#### Passage for review:
+ + + + +

Advanced Topics
Overview
This section covers advanced features, internal architecture, and specialized use cases of Q01 Core APIs. These topics go beyond basic CRUD operations to explore performance optimization, event-driven architecture, multi-database support, and integration patterns.
Topics Covered:
- Multi-Database Support - MySQL, Oracle, PostgreSQL
- Media Handling - Binary files, images, documents
- Outbox Subscribers - RabbitMQ event consumers
- Caching Strategies - Client and server-side caching
- Performance Optimization - Query optimization, indexing
- Webhook Integration - External system notifications
- Custom Functions - Pre-insert, post-update hooks
- Internal Architecture - CoreService routing to CoreQuery/CoreWrite
- Batch Processing - Large-scale data operations
Who Should Read This?
Platform Engineers:
- Understanding internal architecture
- Performance optimization
- Multi-database configuration
- Event-driven architecture
Backend Developers:
- Implementing event subscribers
- Custom validation functions
- Webhook integrations
- Caching strategies
System Architects:
- Designing scalable integrations
- Event sourcing patterns
- Performance considerations
- Database architecture
Multi-Database Support
Q01 Core APIs support multiple database engines through PDO abstraction layer.
Supported Databases:
- MySQL 5.7+
- Oracle 11g+
- PostgreSQL 9.6+
Key Features:
- ✅ Single codebase for all databases
- ✅ Database-specific optimizations
- ✅ Automatic query adaptation
- ✅ Connection pooling
- ✅ Multi-database transactions
Configuration:
// Database configuration
'databases' => [
'meta' => [
'driver' => 'mysql',
'host' => 'mysql-meta.example.com',
'database' => 'q01_meta',
'username' => 'q01_user',
'password' => 'secure_password'
],
'data' => [
'driver' => 'oracle',
'host' => 'oracle-data.example.com',
'database' => 'q01_data',
'username' => 'q01_user',
'password' => 'secure_password'
],
'auth' => [
'driver' => 'postgresql',
'host' => 'postgres-auth.example.com',
'database' => 'q01_auth',
'username' => 'q01_user',
'password' => 'secure_password'
]
]
Database Separation:
- Meta DB:
TB_DIM,TB_COST,TB_VAR,TB_MENU(metadata tables) - Data DB:
TB_ANAG_{DIM}00(dimension data tables) - Auth DB: User credentials, JWT secrets
Media Handling
Special endpoints handle binary files (images, PDFs, documents).
Media Endpoints:
# Upload image
POST /api/v4/media/upload
Content-Type: multipart/form-data
# Get image (binary response)

+ + + + +

Stored entries
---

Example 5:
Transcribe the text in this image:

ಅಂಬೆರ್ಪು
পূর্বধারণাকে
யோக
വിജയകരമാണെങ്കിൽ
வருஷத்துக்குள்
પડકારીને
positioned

+ + + + +

Carry on the Q01 Core APIs advanced topics guide from its last line. The data is not needed here.

GET /api/v4/media/{dimension}/{id}/{field}
# Get thumbnail
GET /api/v4/media/{dimension}/{id}/{field}?size=thumbnail
Features:
- ✅ Image resize and thumbnails
- ✅ MIME type validation
- ✅ Virus scanning
- ✅ CDN integration
- ✅ Lazy loading support
Storage Options:
- Local filesystem
- AWS S3
- Azure Blob Storage
- Google Cloud Storage
Event-Driven Architecture
Outbox Pattern with RabbitMQ enables event-driven microservices.
Event Flow:
Write Operation (POST/PUT/PATCH/DELETE)
↓
1. Update data table
2. Insert OUTBOX event
3. COMMIT transaction
↓
Background Publisher
↓
RabbitMQ Fanout Exchange (corewrite.fanout)
↓
Subscribers:
├── search-indexer (Elasticsearch)
├── cache-invalidator (Redis)
├── analytics-writer (Data warehouse)
├── notification-sender (Email/SMS)
└── webhook-dispatcher (External systems)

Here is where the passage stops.